■ Task requirements:
Return the whole listing exactly, omitting the pictures.

(Dataset content)

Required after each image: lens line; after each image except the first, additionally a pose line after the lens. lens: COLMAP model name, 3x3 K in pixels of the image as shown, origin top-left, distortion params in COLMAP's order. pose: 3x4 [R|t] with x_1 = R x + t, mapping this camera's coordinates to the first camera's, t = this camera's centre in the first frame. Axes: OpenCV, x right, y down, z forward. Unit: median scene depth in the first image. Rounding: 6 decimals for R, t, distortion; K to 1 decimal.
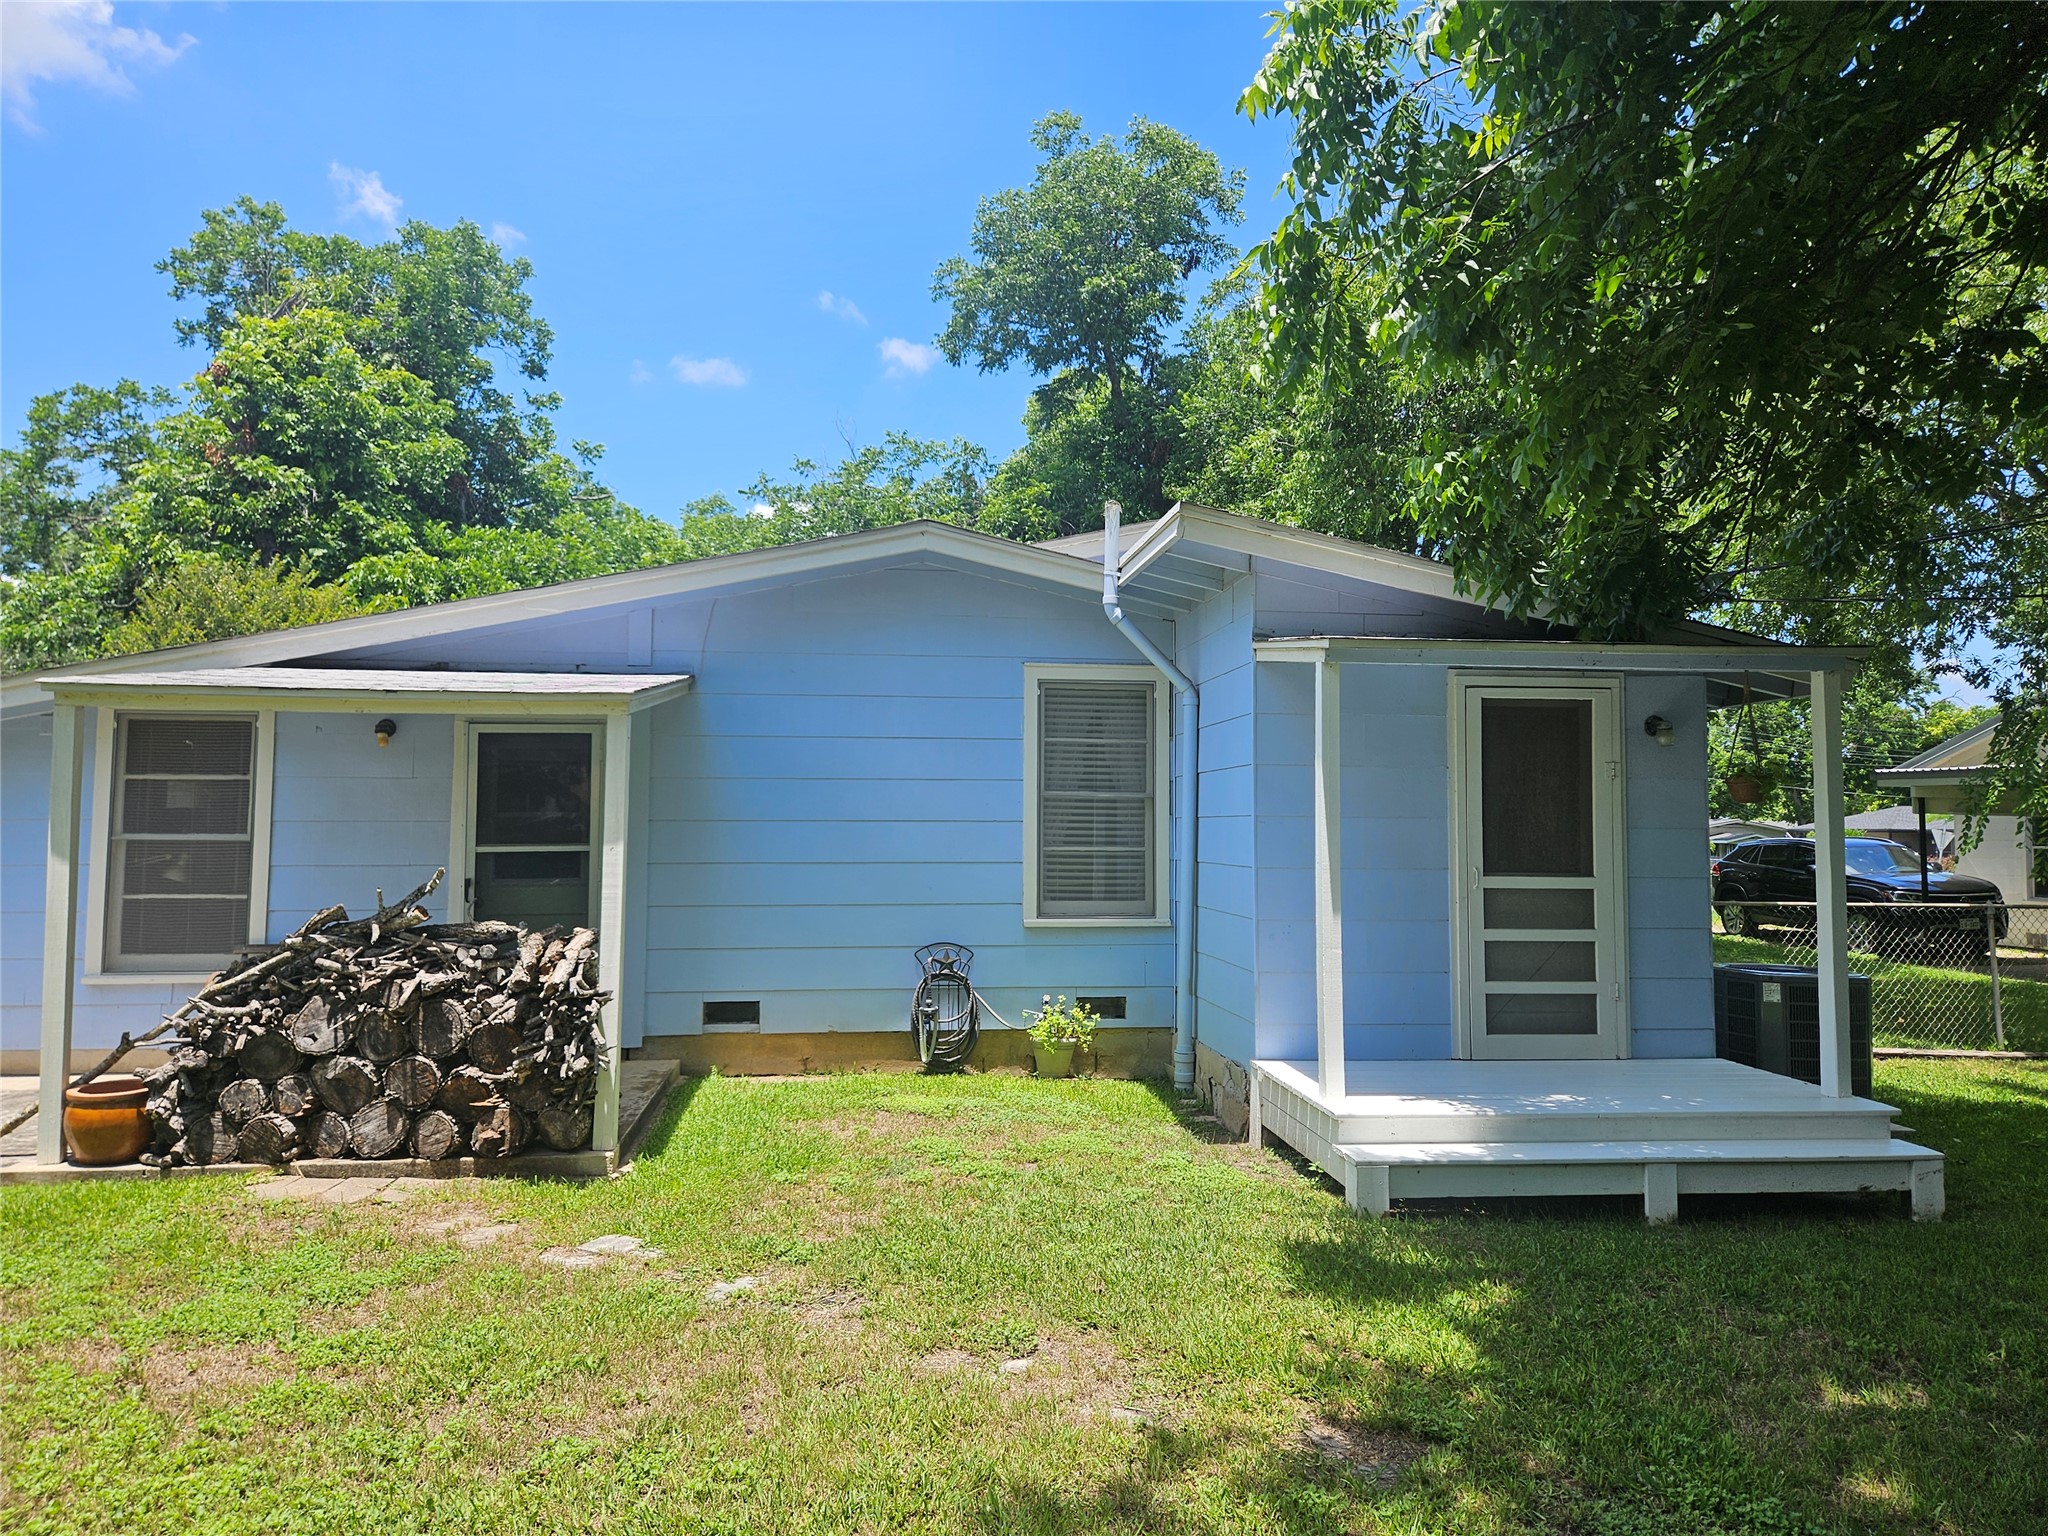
lens RADIAL K [[1367.7, 0, 1035.1], [0, 1367.7, 760.5], [0, 0, 1]] dist [0.060191, -0.038453]
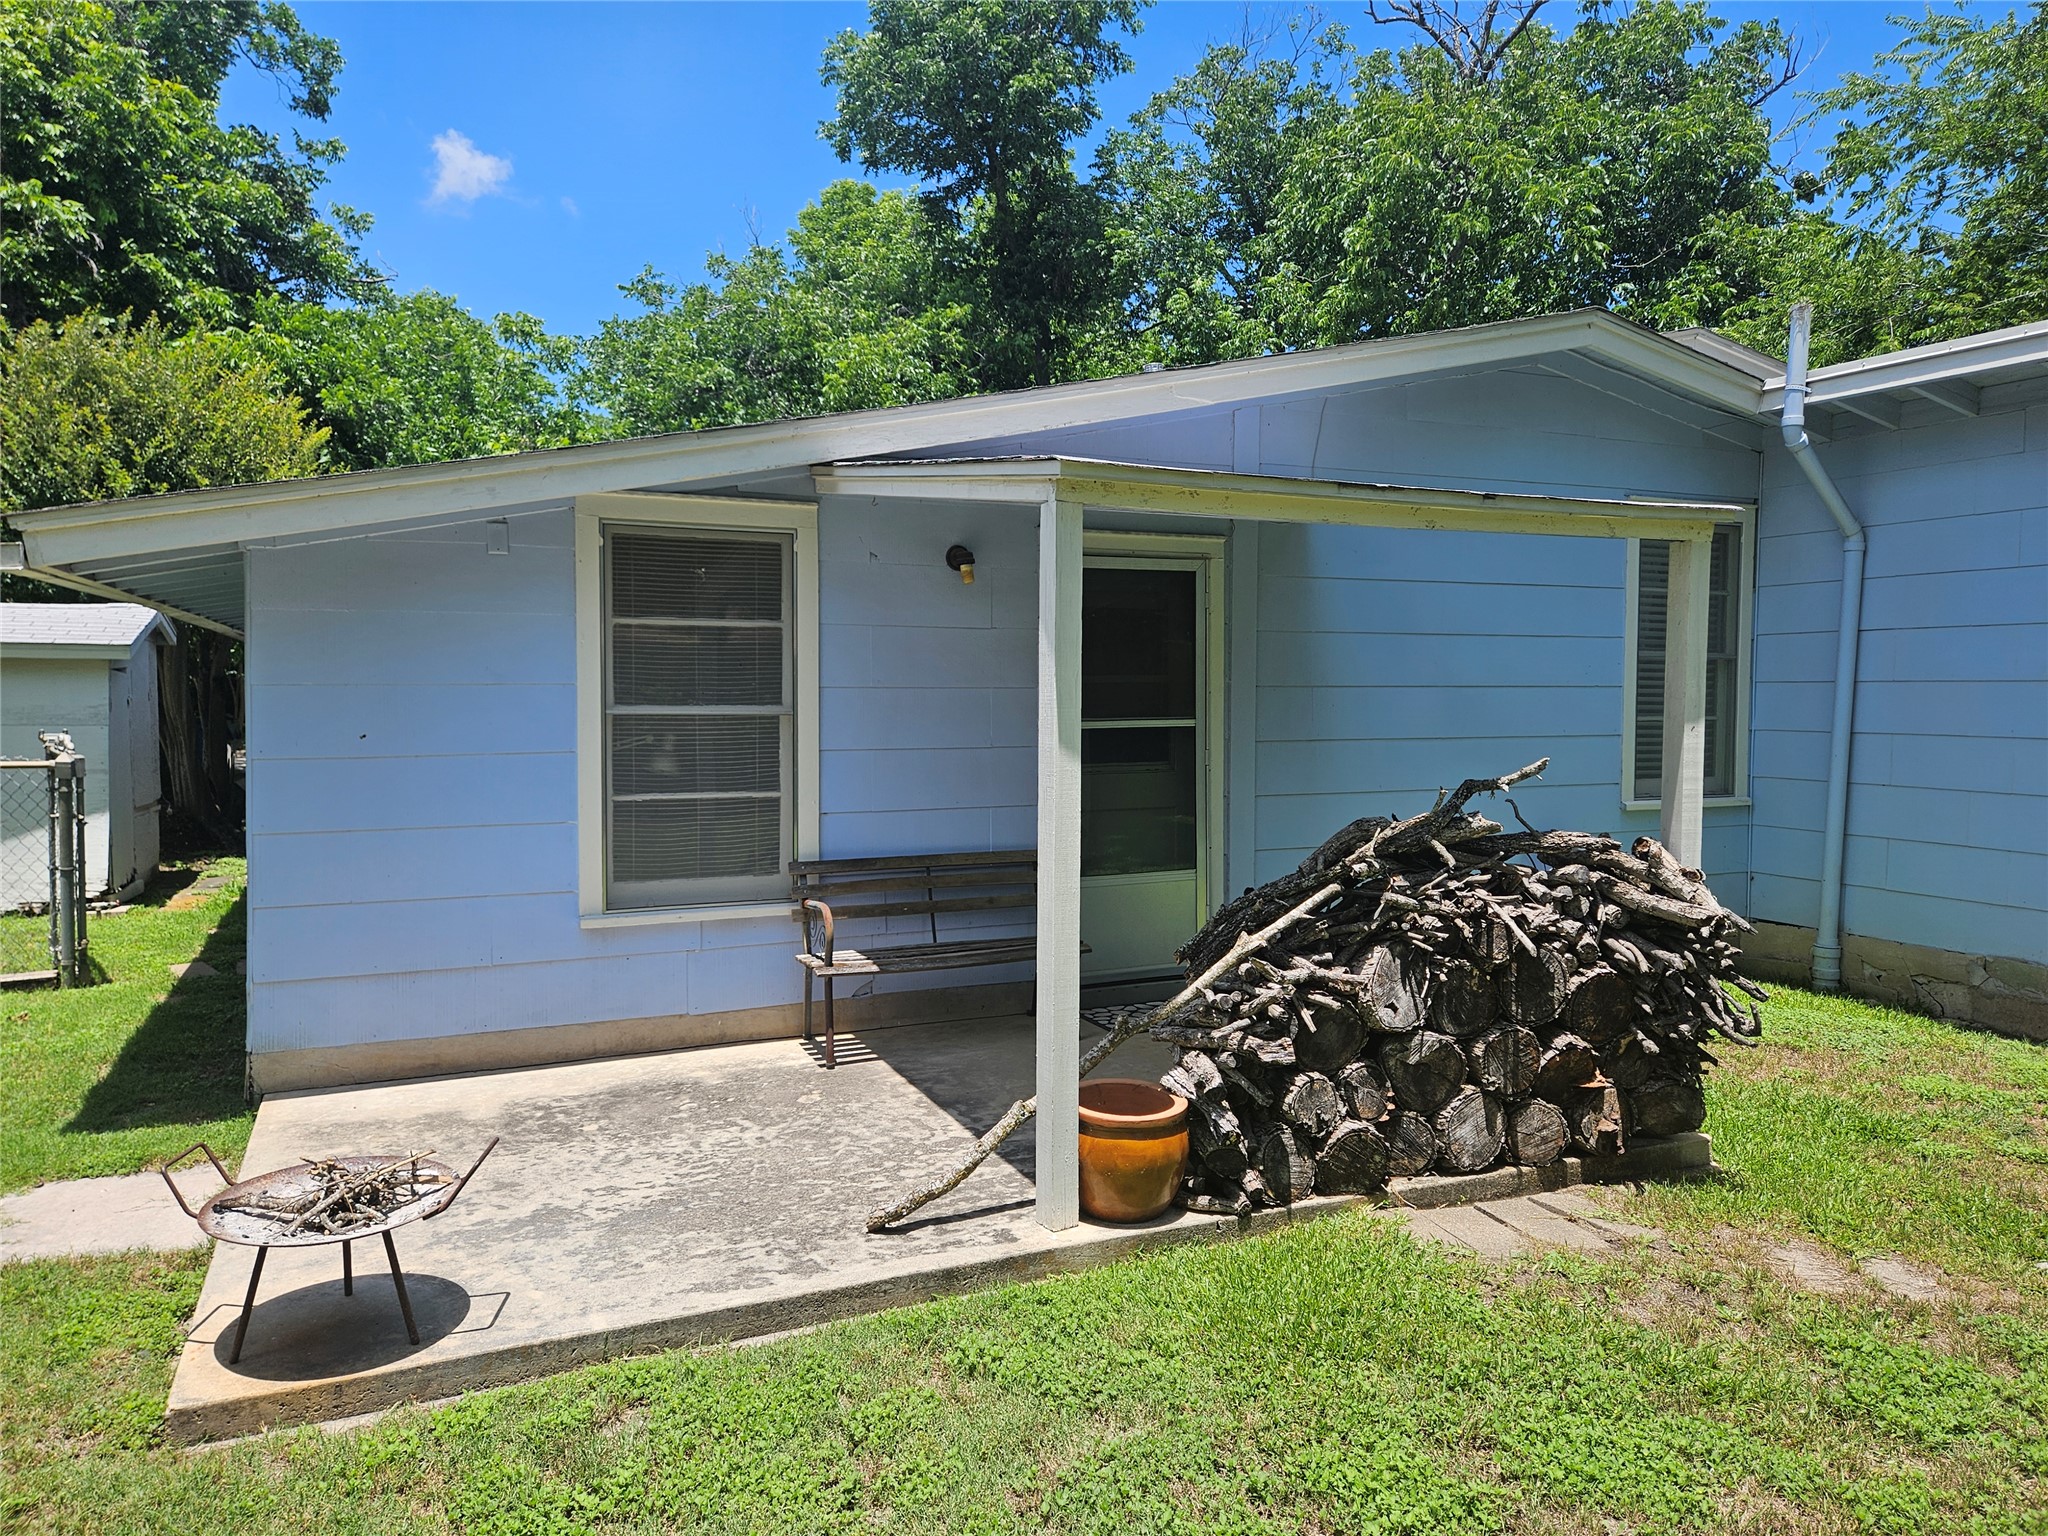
lens RADIAL K [[1367.7, 0, 1035.1], [0, 1367.7, 760.5], [0, 0, 1]] dist [0.060191, -0.038453]
pose [[0.960722, -0.017176, 0.276982, -0.867360], [-0.011441, 0.994783, 0.101374, 0.012345], [-0.277278, -0.100561, 0.955513, 0.411869]]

(End Dataset content)

■ The answer:
Required after each image: lens line; after each image except the first, additionally a pose line after the lens. lens: COLMAP model name, 3x3 K in pixels of the image as shown, origin top-left, distortion params in COLMAP's order. pose: 3x4 [R|t] with x_1 = R x + t, mapping this camera's coordinates to the first camera's, t = this camera's centre in the first frame. Axes: OpenCV, x right, y down, z forward. Unit: median scene depth in the first image. Rounding: 6 decimals for R, t, distortion; K to 1 decimal.
lens RADIAL K [[1367.7, 0, 1035.1], [0, 1367.7, 760.5], [0, 0, 1]] dist [0.060191, -0.038453]
lens RADIAL K [[1367.7, 0, 1035.1], [0, 1367.7, 760.5], [0, 0, 1]] dist [0.060191, -0.038453]
pose [[0.960722, -0.017176, 0.276982, -0.867360], [-0.011441, 0.994783, 0.101374, 0.012345], [-0.277278, -0.100561, 0.955513, 0.411869]]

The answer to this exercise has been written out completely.